HORNA has been around for a little longer than a decade now (12 years) and I've known about them for some time now but the only time I really started to pay attention to them was when I heard "Haudankylmyyden Maille" that album floored me with its exceptional riffs, tight drumming, tempo changes and fantastic song writing. After about a million splits and EPs HORNA came back with their 4th full length "Sudentaival" and I was supremely disappointed, it seems that whatever magic(k) Shatraug, Corvus and crew caught on "Haudankylmyyden Maille" broke out from its bottle and took off without anyone expecting it.
A few years later HORNA went back to the drawing board and created "Envaatnags Eflos Solf Esgantaavne" (gotta love copy and paste for these names) and with it brought back some of my love for them, while not exceptional, it was solid and after all much better than "Sudentaival". Well life went on and I heard earlier this year that HORNA was releasing another album titled "Ääniä Yössä", as you can imagine, I was a bit skeptical and doubted if this album warranted a purchase or not. Well, a friend of mine went ahead and got me the super neato A5 case edition of "Ääniä Yössä" because of our success recording together. I went home and left it in the wrapping and really didn't have too many intentions I putting it on my "must listen" list, for I had many more albums to hear.
But late at night, or in the wee hours of the mourning, I heard callings for my name, "Sam! Sam!" and when I awoke, I saw no one around, only darkness and the blue glow from my stereo. The callings kept happening, and over the next few weeks I developed this strong desire to listen to the new HORNA, "Perhaps" I thought "this is a sign from God...to listen to...Black Metal?" So I decided to go home and listen to it and immediately, and I don't mean as in a few songs I was grooving along with the dark atmosphere, I mean immediately, I was rocking out. Within seconds of listening!
"Ääniä Yössä" was created, mixed and mastered way back in the good old year of 2004. Why the delay? Why the hidden album? Why the overly long song titles? While I pondered these questions, I realized, in the grand scheme of things, these question are worthless; and in and of themselves don't require answers. I had reached a point of HORNA enlightenment, a Hornenlightenment, if you will.
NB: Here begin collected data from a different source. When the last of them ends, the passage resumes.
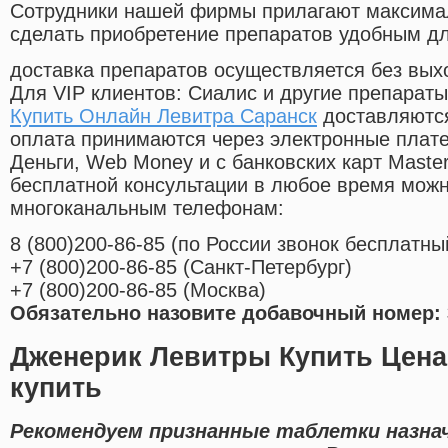
Cотрудники нашей фирмы прилагают максима
сделать приобретение препаратов удобным д
доставка препаратов осуществляется без вых
Для VIP клиентов: Сиалис и другие препараты
Купить Онлайн Левитра Саранск
доставляются
оплата принимаются через электронные плат
Деньги, Web Money и с банковских карт Master
бесплатной консультации в любое время мож
многоканальным телефонам:
8
(800
)200-86-85
(
по России звонок бесплатны
+7
(800
)200-86-85
(
Санкт-Петербург)
+7
(800
)200-86-85
(
Москва)
Обязательно назовите добавочный номер: 
Дженерик Левитры Купить Цена
купить
Рекомендуем признанные таблетки назна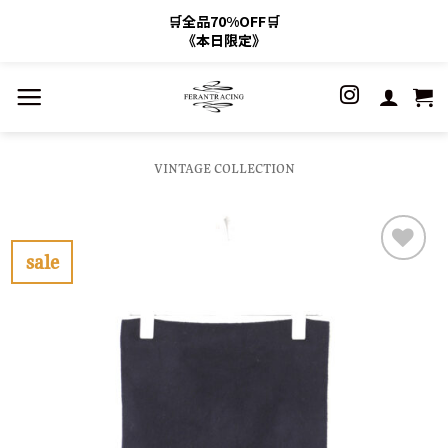
🛒全品70%OFF🛒
《本日限定》
Skip
to
content
VINTAGE COLLECTION
sale
お
気
に
入
り
に
す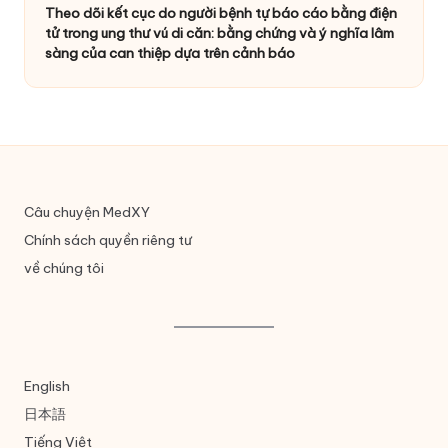
Theo dõi kết cục do người bệnh tự báo cáo bằng điện
tử trong ung thư vú di căn: bằng chứng và ý nghĩa lâm
sàng của can thiệp dựa trên cảnh báo
Câu chuyện MedXY
Chính sách quyền riêng tư
về chúng tôi
English
日本語
Tiếng Việt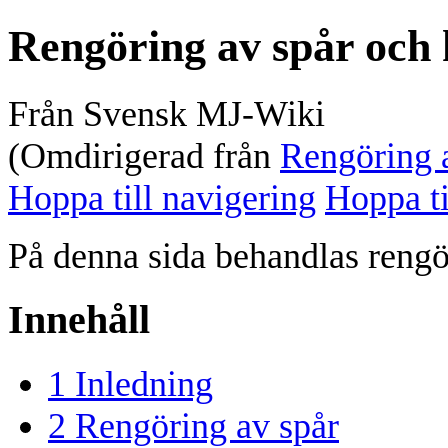
Rengöring av spår och 
Från Svensk MJ-Wiki
(Omdirigerad från
Rengöring 
Hoppa till navigering
Hoppa ti
På denna sida behandlas reng
Innehåll
1
Inledning
2
Rengöring av spår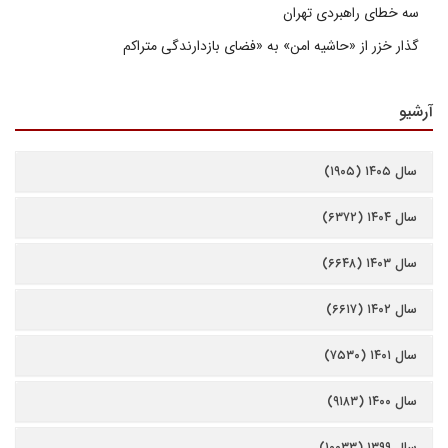
سه خطای راهبردی تهران
گذار خزر از «حاشیه امن» به «فضای بازدارندگی متراکم
آرشیو
سال ۱۴۰۵ (۱۹۰۵)
سال ۱۴۰۴ (۶۳۷۲)
سال ۱۴۰۳ (۶۶۴۸)
سال ۱۴۰۲ (۶۶۱۷)
سال ۱۴۰۱ (۷۵۳۰)
سال ۱۴۰۰ (۹۱۸۳)
سال ۱۳۹۹ (۱۰۰۳۳)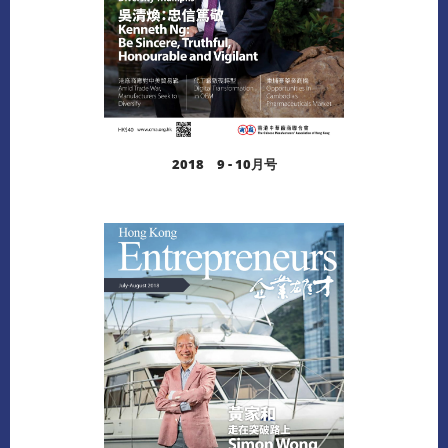
2018 9 - 10月号
阅读更多
下载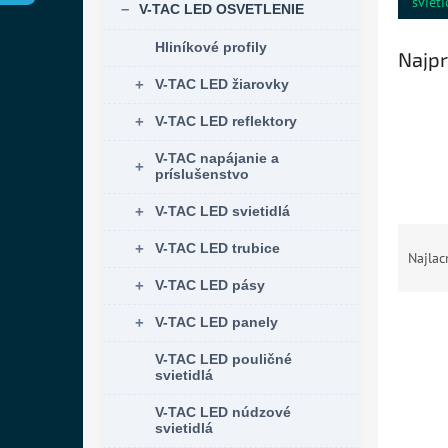
svieti
V-TAC LED OSVETLENIE
Hliníkové profily
Najpr
V-TAC LED žiarovky
V-TAC LED reflektory
V-TAC napájanie a
príslušenstvo
V-TAC LED svietidlá
R
V-TAC LED trubice
a
Najlac
d
V-TAC LED pásy
e
V
n
V-TAC LED panely
ý
i
V-TAC LED pouličné
p
e
svietidlá
i
p
s
r
V-TAC LED núdzové
p
o
svietidlá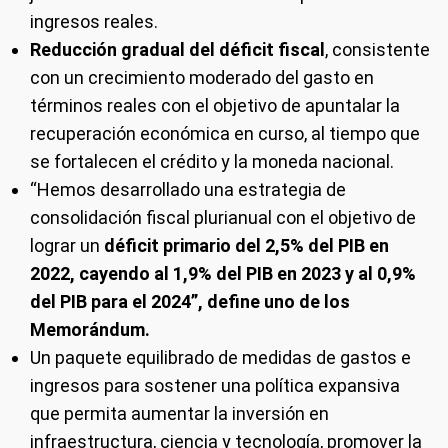
ingresos reales.
Reducción gradual del déficit fiscal
, consistente
con un crecimiento moderado del gasto en
términos reales con el objetivo de apuntalar la
recuperación económica en curso, al tiempo que
se fortalecen el crédito y la moneda nacional.
“Hemos desarrollado una estrategia de
consolidación fiscal plurianual con el objetivo de
lograr un
déficit primario del 2,5% del PIB en
2022, cayendo al 1,9% del PIB en 2023 y al 0,9%
del PIB para el 2024”, define uno de los
Memorándum.
Un paquete equilibrado de medidas de gastos e
ingresos para sostener una política expansiva
que permita aumentar la inversión en
infraestructura, ciencia y tecnología, promover la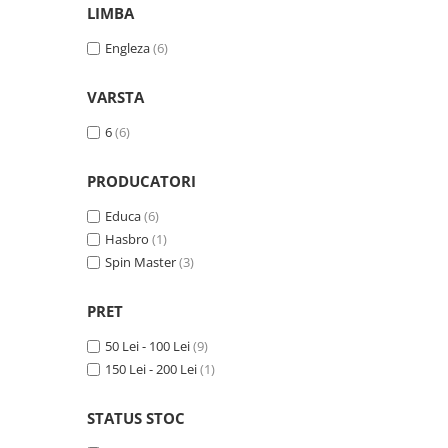
Merch Lex Hobby Store
LIMBA
Pop Culture
Engleza
(6)
Sepci
Tricouri
VARSTA
Postere
6
(6)
Geek Stuff
PRODUCATORI
Figurine
Educa
(6)
Cani/Pahare
Hasbro
(1)
Brelocuri
Spin Master
(3)
Plusuri si papusi
PRET
Decoratiuni
Carti
50 Lei - 100 Lei
(9)
150 Lei - 200 Lei
(1)
Fesuri
Studio Ghibli/My Neighbor
STATUS STOC
Totoro/Kiki etc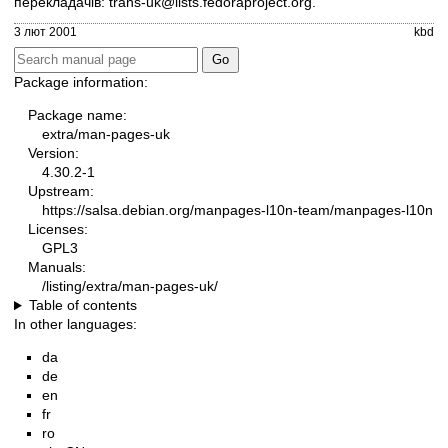
перекладачів:
trans-uk@lists.fedoraproject.org
.
3 лют 2001
kbd
Package information:
Package name:
extra/man-pages-uk
Version:
4.30.2-1
Upstream:
https://salsa.debian.org/manpages-l10n-team/manpages-l10n
Licenses:
GPL3
Manuals:
/listing/extra/man-pages-uk/
Table of contents
In other languages:
da
de
en
fr
ro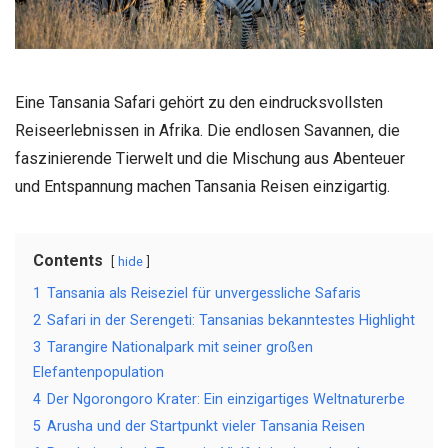
Eine Tansania Safari gehört zu den eindrucksvollsten
Reiseerlebnissen in Afrika. Die endlosen Savannen, die
faszinierende Tierwelt und die Mischung aus Abenteuer
und Entspannung machen Tansania Reisen einzigartig.
Contents
hide
1
Tansania als Reiseziel für unvergessliche Safaris
2
Safari in der Serengeti: Tansanias bekanntestes Highlight
3
Tarangire Nationalpark mit seiner großen
Elefantenpopulation
4
Der Ngorongoro Krater: Ein einzigartiges Weltnaturerbe
5
Arusha und der Startpunkt vieler Tansania Reisen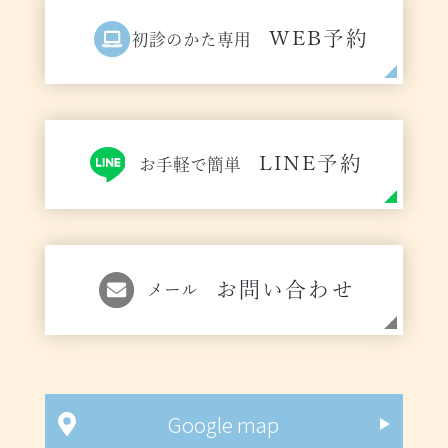
WEB予約
初診のかた専用
LINE予約
お手軽で簡単
お問い合わせ
メール
Google map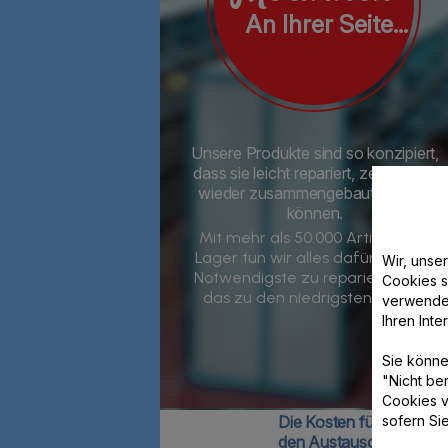
An Ihrer Seite...
Unsere Produkte sind so konzipiert,
dass sie leicht repariert, zerlegt und
wieder zusammengebaut werden
können.
Mit mehr als 50.000 Artikeln auf
Lager tun wir alles dafür, nur das
Wir, unse
Notwendigste zu reparieren.
Und
Cookies s
das zu den niedrigsten Kosten.
verwende
Ihren Int
Sie könne
"Nicht be
Cookies v
sofern Si
Die Kosten für eine Repa
den Austausch eines Pr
"Ääniä Yössä" is a concept album based on the concept of The Black Plague, which more or less killed around 75 Million people in the 14th century. Which, is actually a perfect concept for this album, the whole album has a feel of death and decay, while keeping a feeling of utter hopelessness and fear. Not just something that induces fear, but something that fears, it sounds as if "Ääniä Yössä" is something that is afraid of the plague, afraid of death or afraid to live another day in suffering. Yeah...it's that good. The vocals are all in Finnish, adding to the dreary, foreboding atmosphere of the album, and they perfectly accent the music, Corvus's vocals are truly menacing and sound as if he fears, causes fear, and sees these horrible scenes around him.
Now, my good friends, we move onto the music. The album begins with the sound of rats, and quickly moves into the cold, dense sounds of "Raiskattu Saastaisessa Valossa". This is a fairly slow title that has a killer droning groove to it, and utterly evil vocals, which are so hellacious on this track, echoing in and out of sound while still remaining menacing. The static drumming of this song is more akin to Rock'n'Roll and Doom metal than to Black, but fuck it, it all sounds so damn good together! Long Live the Black Metal Rock Out!
The second track, "Noutajan Kutsu", is the shortest on the album, clocking in at only(?) 5 minutes, but it retains the kick ass Black K-holed filth of the first song and ups the rockin' factor to 11. This is a headbanging song through and through, (although it would seem out of place to headbang anyway...) the riffing is simply brilliant, Shatraug has outdone himself on every level on this album, and this song is a perfect example of straight up Black Fucking Metal, the way that good old mom and pop Black Metal a la DARKTHRONE used to make (more on that later)
While "Mustan Surman Rukous" is a great song (obviously, due to the 10 points): I don't want this review to become ridiculously long so I'm going straight for the throat with the title track. One word can describe this song, IMMENSE, the riff doesn't change for literally about 4 minutes into the song, and then it only varies, moving back into the droning Rock Out. The whole track is a perfect example of Black Finnish Filth (thank you Nathan T. Birk). Understanding the perfect balance between DARKTHRONE's "Transylvanian Hunger" and let's say, THE CLASH's "London Calling". Shatraug milks about three riffs and a few variations over the whole 22 minute track.
I've heard some kids call this "repetitive" or "unoriginal" they've missed the entire point. HORNA wanted to create something that was not only minimalist, but BASKED in its minimalism! HORNA took what they had, cranked up the groove to 10 and pumped its veins full of Black Filth. Kid's these days; they just don't get, or can't handle it. This isn't your scene friendly Black Metal, this isn't your new fangled Symphonic Metal. This is some of the most diabolical and powerful (Finnish) Filth money can buy and believe you me, it's worth every penny. Because kids, they just don't make it like this anymore.